Primary hyperoxaluria type III gene HOGA1 (formerly DHDPSL) as a possible risk factor for idiopathic calcium oxalate urolithiasis

Abstract

Background and objectives: Primary hyperoxaluria types I and II (PHI and PHII) are rare monogenic causes of hyperoxaluria and calcium oxalate urolithiasis. Recently, we described type III, due to mutations in HOGA1 (formerly DHDPSL), hypothesized to cause a gain of mitochondrial 4-hydroxy-2-oxoglutarate aldolase activity, resulting in excess oxalate.

Design, setting, participants, & measurements: To further explore the pathophysiology of HOGA1, we screened additional non-PHI-PHII patients and performed reverse transcription PCR analysis. Postulating that HOGA1 may influence urine oxalate, we also screened 100 idiopathic calcium oxalate stone formers.

Results: Of 28 unrelated hyperoxaluric patients with marked hyperoxaluria not due to PHI, PHII, or any identifiable secondary cause, we identified 10 (36%) with two HOGA1 mutations (four novel, including a nonsense variant). Reverse transcription PCR of the stop codon and two common mutations showed stable expression. From the new and our previously described PHIII cohort, 25 patients were identified for study. Urine oxalate was lower and urine calcium and uric acid were higher when compared with PHI and PHII. After 7.2 years median follow-up, mean eGFR was 116 ml/min per 1.73 m(2). HOGA1 heterozygosity was found in two patients with mild hyperoxaluria and in three of 100 idiopathic calcium oxalate stone formers. No HOGA1 variants were detected in 166 controls.

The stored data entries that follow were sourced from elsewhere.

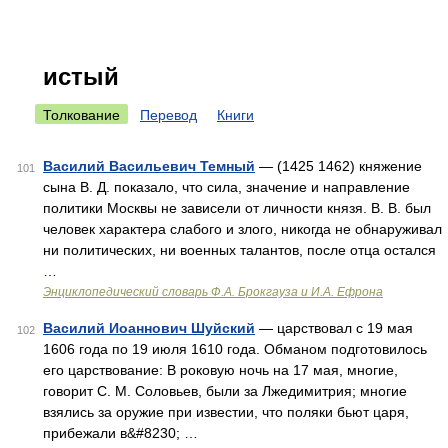
истый
Толкование
Перевод
Книги
Василий Васильевич Темный
— (1425 1462) княжение
101
сына В. Д. показало, что сила, значение и направление
политики Москвы не зависели от личности князя. В. В. был
человек характера слабого и злого, никогда не обнаруживал
ни политических, ни военных талантов, после отца остался
…
Энциклопедический словарь Ф.А. Брокгауза и И.А. Ефрона
Василий Иоаннович Шуйский
— царствовал с 19 мая
102
1606 года по 19 июля 1610 года. Обманом подготовилось
его царствование: В роковую ночь на 17 мая, многие,
говорит С. М. Соловьев, были за Лжедимитрия; многие
взялись за оружие при известии, что поляки бьют царя,
прибежали в&#8230; …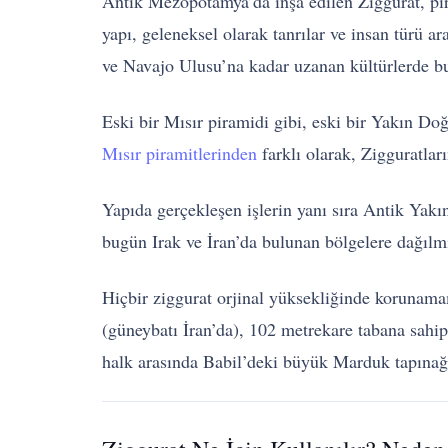
Antik Mezopotamya’da inşa edilen Ziggurat, piram
yapı, geleneksel olarak tanrılar ve insan türü 
ve Navajo Ulusu’na kadar uzanan kültürlerde bul
Eski bir Mısır piramidi gibi, eski bir Yakın Doğu
Mısır piramitlerinden
farklı olarak, Zigguratları
Yapıda gerçekleşen işlerin yanı sıra Antik Yakın
bugün Irak ve İran’da bulunan bölgelere dağılmış
Hiçbir ziggurat orjinal yüksekliğinde korunama
(güneybatı İran’da), 102 metrekare tabana sahip
halk arasında Babil’deki büyük Marduk tapınağını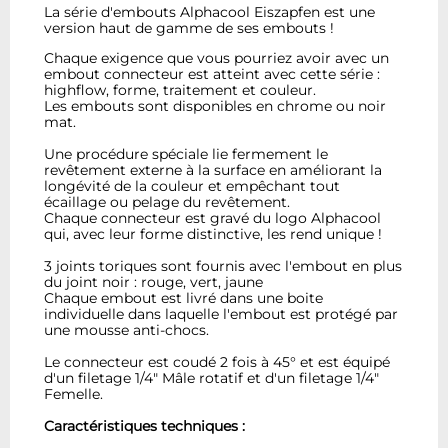
La série d'embouts Alphacool Eiszapfen est une
version haut de gamme de ses embouts !
Chaque exigence que vous pourriez avoir avec un
embout connecteur est atteint avec cette série :
highflow, forme, traitement et couleur.
Les embouts sont disponibles en chrome ou noir
mat.
Une procédure spéciale lie fermement le
revêtement externe à la surface en améliorant la
longévité de la couleur et empêchant tout
écaillage ou pelage du revêtement.
Chaque connecteur est gravé du logo Alphacool
qui, avec leur forme distinctive, les rend unique !
3 joints toriques sont fournis avec l'embout en plus
du joint noir : rouge, vert, jaune
Chaque embout est livré dans une boite
individuelle dans laquelle l'embout est protégé par
une mousse anti-chocs.
Le connecteur est coudé 2 fois à 45° et est équipé
d'un filetage 1/4" Mâle rotatif et d'un filetage 1/4"
Femelle.
Caractéristiques techniques :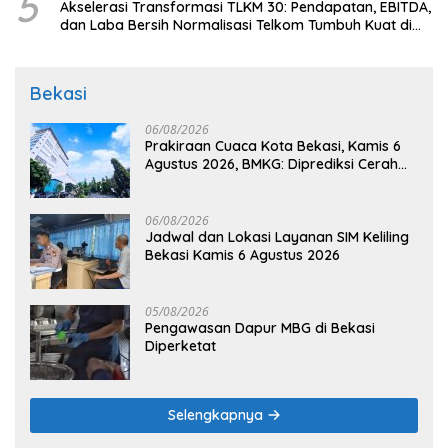
5
Akselerasi Transformasi TLKM 30: Pendapatan, EBITDA,
dan Laba Bersih Normalisasi Telkom Tumbuh Kuat di
Paruh Pertama 2026
Bekasi
06/08/2026
Prakiraan Cuaca Kota Bekasi, Kamis 6
Agustus 2026, BMKG: Diprediksi Cerah
Terik
06/08/2026
Jadwal dan Lokasi Layanan SIM Keliling
Bekasi Kamis 6 Agustus 2026
05/08/2026
Pengawasan Dapur MBG di Bekasi
Diperketat
Selengkapnya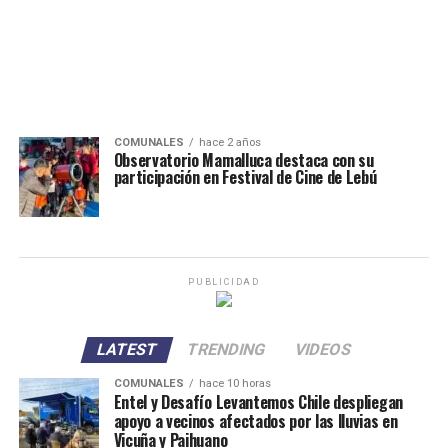
COMUNALES
hace 2 años
Observatorio Mamalluca destaca con su
participación en Festival de Cine de Lebú
PUBLICIDAD
LATEST
TRENDING
VIDEOS
COMUNALES
hace 10 horas
Entel y Desafío Levantemos Chile despliegan
apoyo a vecinos afectados por las lluvias en
Vicuña y Paihuano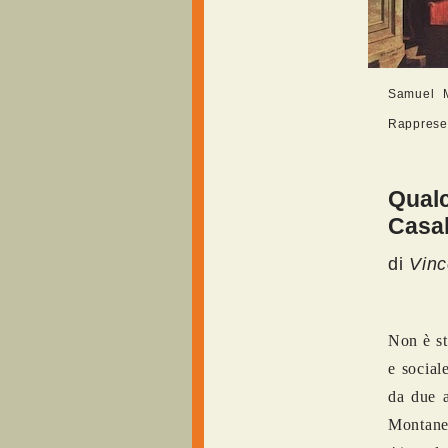
Samuel M
Rappresen
Qual
Casa
di
Vin
Non è st
e social
da due a
Montanel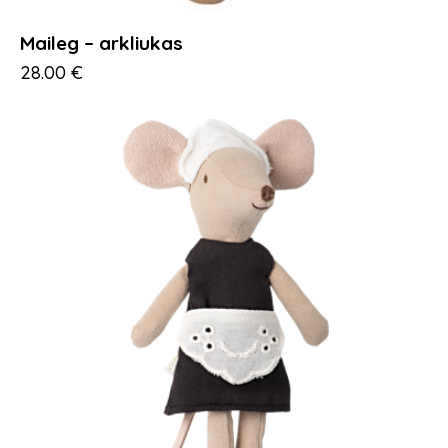
Maileg – arkliukas
28.00
€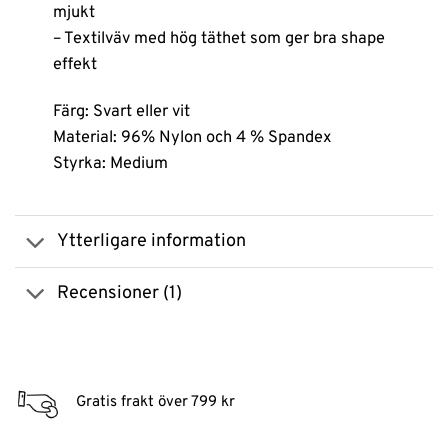
mjukt
– Textilväv med hög täthet som ger bra shape
effekt
Färg: Svart eller vit
Material: 96% Nylon och 4 % Spandex
Styrka: Medium
Ytterligare information
Recensioner (1)
Gratis frakt över 799 kr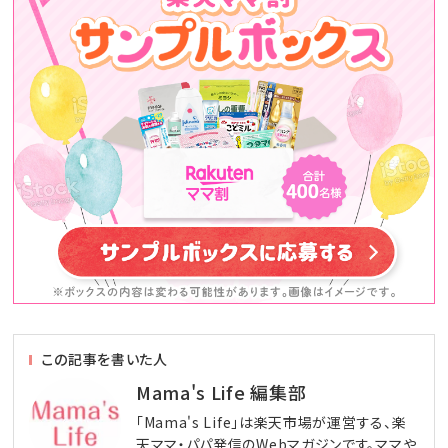
この記事を書いた人
Mama's Life 編集部
「Mama's Life」は楽天市場が運営する、楽
天ママ・パパ発信のWebマガジンです。ママや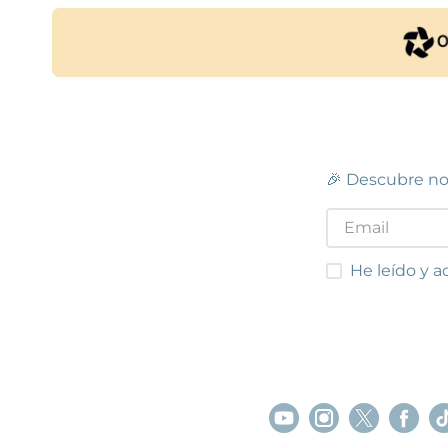
STOCK DISPONIBLE
SITGES
M
Sitges
Avinguda d'Artur Carbonell, 18
(
08870
)
Carrer
32
(
08
93 894 63 97
93 579
Ver en mapa
Ver e
🎉 Descubre no
STOCK DISPONIBLE
VIC
He leído y acep
He leído y a
Vic
Polígon Industrial Sot dels Pradals,
Carrer
Carrer de Sabadell, 18-20
(
08500
)
97 731 
93 881 64 03
Ver e
Ver en mapa
STOCK DISPONIBLE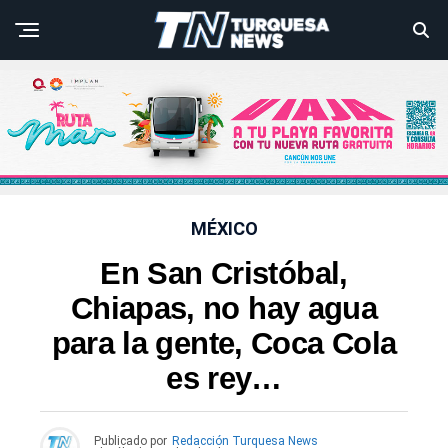
MÉXICO
En San Cristóbal,
Chiapas, no hay agua
para la gente, Coca Cola
es rey…
Publicado por
Redacción Turquesa News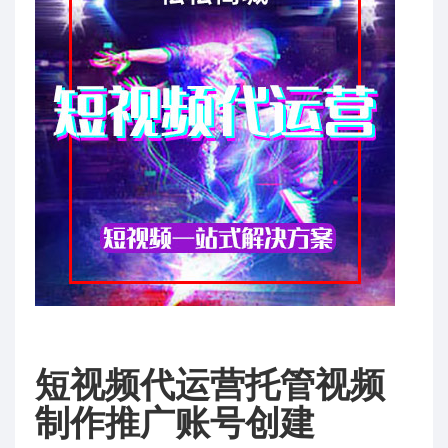
短视频代运营托管视频
制作推广账号创建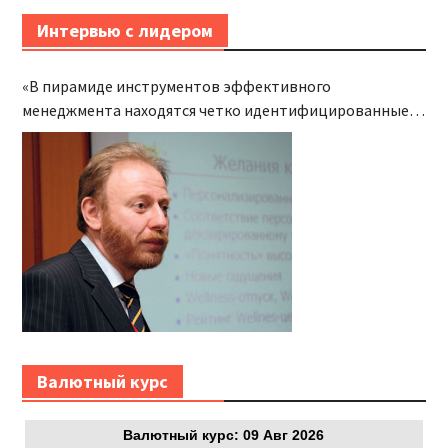
Интервью с лидером
«В пирамиде инструментов эффективного
менеджмента находятся четко идентифицированные,
детально расписанные и систематически
контролируемые бизнес-процессы»
Bалютный курс
Bалютный курс: 09 Авг 2026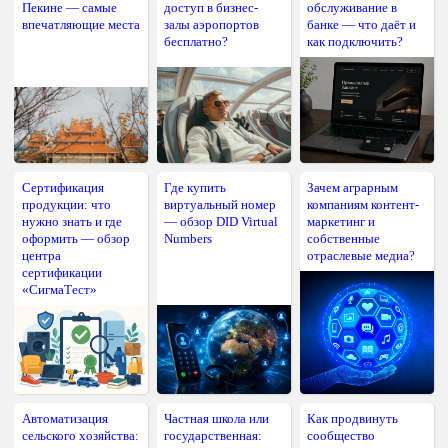
Пекине — самые
доступ в бизнес-
обслуживание в
впечатляющие места
залы аэропортов
банке — что даёт и
бесплатно?
как подключить?
Сертификация
Где купить
Зачем аграрным
продукции: что
виртуальный номер
компаниям контент-
нужно знать и где
— обзор DID Virtual
маркетинг и
оформить — обзор
Numbers
собственные
центра
отраслевые медиа?
сертификации
«СигмаТест»
Автоматизация
Частная школа или
Как продвинуть
сельского хозяйства:
государственная:
сообщество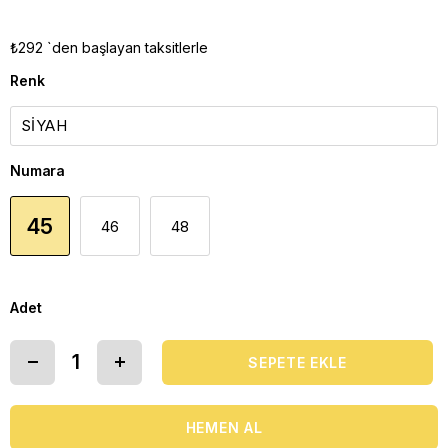
₺292
`den başlayan taksitlerle
Renk
Numara
45
46
48
Adet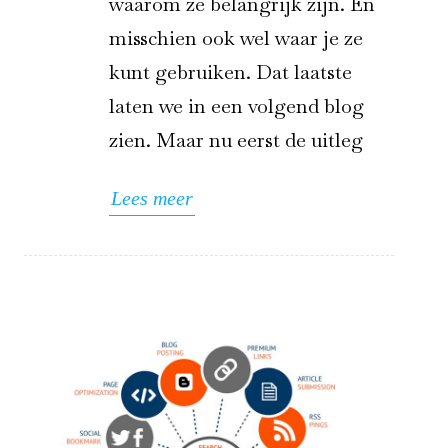
waarom ze belangrijk zijn. En
misschien ook wel waar je ze
kunt gebruiken. Dat laatste
laten we in een volgend blog
zien. Maar nu eerst de uitleg
Lees meer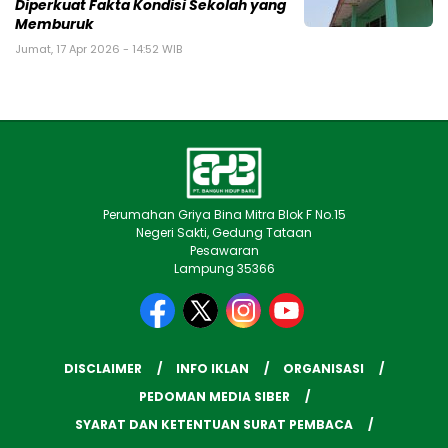
Diperkuat Fakta Kondisi Sekolah yang
Memburuk
Jumat, 17 Apr 2026 - 14:52 WIB
Perumahan Griya Bina Mitra Blok F No.15
Negeri Sakti, Gedung Tataan
Pesawaran
Lampung 35366
DISCLAIMER
INFO IKLAN
ORGANISASI
PEDOMAN MEDIA SIBER
SYARAT DAN KETENTUAN SURAT PEMBACA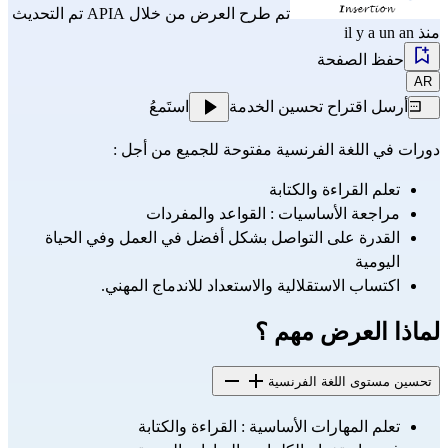
تم طرح العرض من خلال
APIA
تم التحديث
منذ il y a un an
حفظ الصفحة
AR
أرسل اقتراح تحسين الخدمة
استَمعُ
دورات في اللغة الفرنسية مفتوحة للجميع من أجل :
تعلم القراءة والكتابة
مراجعة الأساسيات : القواعد والمفردات
القدرة على التواصل بشكل أفضل في العمل وفي الحياة 
اليومية
اكتساب الاستقلالية والاستعداد للاندماج المهني.
لماذا العرض مهم ؟
تحسين مستوى اللغة الفرنسية
تعلم المهارات الأساسية : القراءة والكتابة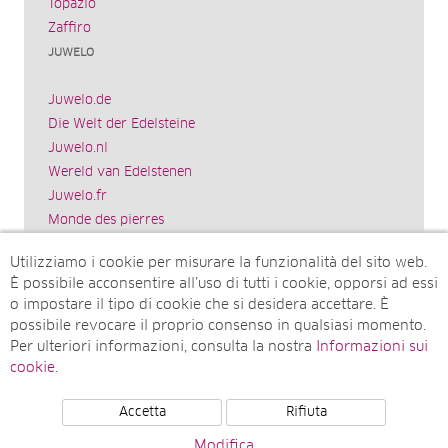
Topazio
Zaffiro
JUWELO
Juwelo.de
Die Welt der Edelsteine
Juwelo.nl
Wereld van Edelstenen
Juwelo.fr
Monde des pierres
Juwelo.es
Utilizziamo i cookie per misurare la funzionalità del sito web.
El mundo de las piedras preciosas
È possibile acconsentire all’uso di tutti i cookie, opporsi ad essi
Rocks & Co.
o impostare il tipo di cookie che si desidera accettare. È
World of Gemstones
possibile revocare il proprio consenso in qualsiasi momento.
Juwelo.com
Per ulteriori informazioni, consulta la nostra
Informazioni sui
Ädelstenarnas Värld
cookie
.
Accetta
Rifiuta
© Juwelo Deutschland GmbH (societá controllata dalla
Modifica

Conclusions: These findings, in the context of autosomal recessive inheritance for PHIII, support a loss-of-function mechanism for HOGA1, with potential for a dominant-negative effect. Detection of HOGA1 variants in idiopathic calcium oxalate urolithiasis also suggests HOGA1 may be a predisposing factor for this condition.

Figure 1.

Reverse transcription (RT)–PCR results for the IVS700 + 5 G>T, c.944_946 del AGG (p.Glu315del), and c.763 C>T (p.R255X) HOGA1 mutations. (A) Gel electrophoresis. Analysis by RT-PCR of wild-type and mutant cDNA from patient 7 (heterozygous for the IVS700 + 5G>T variant) is shown. The presence of a larger product derived from the insertion of 51 bp (412 bp in lane 1 versus 361 bp in the normal control in lane 2) is apparent. (B) Sequencing results for the mutant cDNA (excised band) in patient 7. The G>T change in the + 5 position (3′ circle) weakens the wild-type donor site (5′ circle), allowing a downstream GT cryptic donor site at position + 52 to become active and leading to the in-frame insertion of 51 nucleotides (17 codons), including the actual wild-type donor site. (C) Sequencing results. Analysis by RT-PCR of mutation c.763 C>T (p.R255X) in patient 8 is shown. The mutant T nucleotide that generates a termination codon is as equally represented as the wild-type C nucleotide. This suggests that the truncating, mutant allele is stably expressed and is not subject to nonsense-mediated decay. (D) Sequencing results for the mutant cDNA generated from patient 3 (homozygous for the c.944_946 del AGG variant) demonstrating in-frame deletion of AGG (p.Glu315del). Mutant cDNAs were derived from Epstein Barr Virus-transformed lymphoblast cell lines in all three patients.

Figure 2.

Box plots of PH type versus urine oxalate (mmol/1.73 m² per 24 h [A]), urine calcium (mg/kg/24 h [B]), and urine uric acid (mg/1.73 m² per 24 h [C]). The box plots display the 25^th and 75^th percentiles (bottoms and tops of boxes), the median (inside lines), the means (+), and the minimum and maximum values (bottoms and tops of vertical lines).